By keeping the ridiculous Steele claims in the annex the FBI was able to use the claims and yet afford themselves plausible deniability under the pretense of non-verification. When James Comey briefed President Trump about the claims he pretended not to know the political intents of the information; and worse still, he covered-up that Clinton’s campaign had paid for the information. A stunningly political move based on deception.
In many ways the refusal of the FBI, CIA and DOJ to admit their knowledge of the material from Chris Steele is the biggest example of how those same agencies were playing politics. None of the Steele claims were based on actual evidence; everything was hearsay, gossip, innuendo and entirely made-up. The agencies knew this and yet they pretended not to know the motives for the fraudulent intelligence.
As bad as it was to not clearly disclose to FISA court the Steele Dossier had been paid for by the Hillary Clinton campaign, it was far worse to not disclose this to President-elect (and outgoing President) in the intelligence community assessment.
Deceptive and fraudulent official intelligence documents, purposefully designed to achieve a political agenda, outline a level of serious misconduct even beyond the fabricated claims within the Carter Page FISA application.
The release of this “Annex A” document shows something beyond the willfully blind intentions of James Comey and John Brennan, and speaks to an intentional effort to fabricate claims against the incoming administration on the weakest of possible grounds.
Our research previously outlined how the December 29th, 2016, Joint Analysis Report (JAR) on Russia Cyber Activity was a quickly compiled bunch of nonsense about Russian hacking.
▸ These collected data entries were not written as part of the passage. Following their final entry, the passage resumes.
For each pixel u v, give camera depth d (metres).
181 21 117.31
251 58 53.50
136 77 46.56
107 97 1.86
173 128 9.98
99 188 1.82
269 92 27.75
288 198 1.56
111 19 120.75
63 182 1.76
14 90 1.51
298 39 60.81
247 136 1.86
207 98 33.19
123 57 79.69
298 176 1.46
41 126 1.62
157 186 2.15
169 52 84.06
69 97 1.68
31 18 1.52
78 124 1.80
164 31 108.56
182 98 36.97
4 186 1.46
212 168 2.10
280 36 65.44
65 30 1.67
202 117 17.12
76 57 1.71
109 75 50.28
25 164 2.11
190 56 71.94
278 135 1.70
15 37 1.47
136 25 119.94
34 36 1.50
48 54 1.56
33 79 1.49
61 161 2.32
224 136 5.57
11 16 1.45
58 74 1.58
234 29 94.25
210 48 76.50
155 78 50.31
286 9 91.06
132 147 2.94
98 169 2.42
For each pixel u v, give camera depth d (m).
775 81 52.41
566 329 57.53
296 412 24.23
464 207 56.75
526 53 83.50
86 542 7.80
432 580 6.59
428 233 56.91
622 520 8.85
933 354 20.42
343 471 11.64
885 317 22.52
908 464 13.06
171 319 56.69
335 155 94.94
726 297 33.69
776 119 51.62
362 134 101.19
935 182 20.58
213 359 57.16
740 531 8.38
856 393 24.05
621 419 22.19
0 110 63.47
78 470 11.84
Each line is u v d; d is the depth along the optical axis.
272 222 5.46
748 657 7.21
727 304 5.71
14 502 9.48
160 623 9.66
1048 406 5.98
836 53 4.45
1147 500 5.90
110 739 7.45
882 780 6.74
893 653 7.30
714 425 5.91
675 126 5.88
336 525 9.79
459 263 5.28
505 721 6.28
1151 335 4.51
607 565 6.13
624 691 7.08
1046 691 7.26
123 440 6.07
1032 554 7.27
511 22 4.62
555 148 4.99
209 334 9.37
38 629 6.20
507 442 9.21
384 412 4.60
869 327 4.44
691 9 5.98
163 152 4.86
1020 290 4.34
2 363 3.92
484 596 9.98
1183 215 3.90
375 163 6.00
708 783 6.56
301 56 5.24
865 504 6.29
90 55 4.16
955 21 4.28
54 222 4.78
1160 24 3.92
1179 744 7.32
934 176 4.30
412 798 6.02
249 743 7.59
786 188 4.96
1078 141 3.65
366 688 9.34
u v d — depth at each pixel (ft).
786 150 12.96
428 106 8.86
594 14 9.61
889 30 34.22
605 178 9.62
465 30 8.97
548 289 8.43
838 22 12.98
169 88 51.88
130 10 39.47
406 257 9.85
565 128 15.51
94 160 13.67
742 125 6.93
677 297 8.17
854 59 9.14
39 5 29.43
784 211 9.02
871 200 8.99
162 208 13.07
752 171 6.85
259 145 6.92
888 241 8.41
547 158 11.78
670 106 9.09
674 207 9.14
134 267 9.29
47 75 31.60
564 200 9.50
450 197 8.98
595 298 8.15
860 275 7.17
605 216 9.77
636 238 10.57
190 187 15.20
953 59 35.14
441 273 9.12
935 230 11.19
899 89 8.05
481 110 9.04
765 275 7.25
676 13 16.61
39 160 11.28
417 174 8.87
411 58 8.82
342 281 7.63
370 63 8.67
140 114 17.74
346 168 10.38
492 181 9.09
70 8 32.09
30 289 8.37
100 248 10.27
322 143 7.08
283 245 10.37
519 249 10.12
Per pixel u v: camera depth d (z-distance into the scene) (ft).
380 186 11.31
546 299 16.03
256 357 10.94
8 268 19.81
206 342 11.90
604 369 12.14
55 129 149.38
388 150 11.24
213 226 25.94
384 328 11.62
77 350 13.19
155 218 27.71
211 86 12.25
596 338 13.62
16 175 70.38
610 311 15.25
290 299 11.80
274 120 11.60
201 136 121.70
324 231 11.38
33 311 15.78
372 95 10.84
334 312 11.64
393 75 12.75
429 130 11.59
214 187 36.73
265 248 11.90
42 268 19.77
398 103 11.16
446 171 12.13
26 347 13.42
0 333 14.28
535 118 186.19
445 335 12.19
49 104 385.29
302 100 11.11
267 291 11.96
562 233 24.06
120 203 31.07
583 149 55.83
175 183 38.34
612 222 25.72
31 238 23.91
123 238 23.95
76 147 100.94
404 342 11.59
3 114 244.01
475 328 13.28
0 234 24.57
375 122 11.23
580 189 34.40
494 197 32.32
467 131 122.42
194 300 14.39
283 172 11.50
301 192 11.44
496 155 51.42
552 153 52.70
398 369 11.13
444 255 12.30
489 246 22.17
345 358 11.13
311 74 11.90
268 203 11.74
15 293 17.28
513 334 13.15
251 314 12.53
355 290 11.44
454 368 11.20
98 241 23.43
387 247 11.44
The JAR was followed a week later by the January 7th, 2017, Intelligence Community Assessment. The ICA took the ridiculous construct of the JAR and then overlaid a political narrative that Russia was trying to help Donald Trump.
The ICA was the brain-trust of John Brennan, James Clapper and James Comey. While the majority of content was from the CIA, some of the content within the ICA was written by FBI Agent Peter Strzok who held a unique “insurance policy” interest in how the report could be utilized in 2017. NSA Director Mike Rogers would not sign up to the “high confidence” claims, likely because he saw through the political motives of the report.
(JUNE 2019 – New York Times) […] Mr. Barr wants to know more about the C.I.A. sources who helped inform its understanding of the details of the Russian interference campaign, an official has said. He also wants to better understand the intelligence that flowed from the C.I.A. to the F.B.I. in the summer of 2016.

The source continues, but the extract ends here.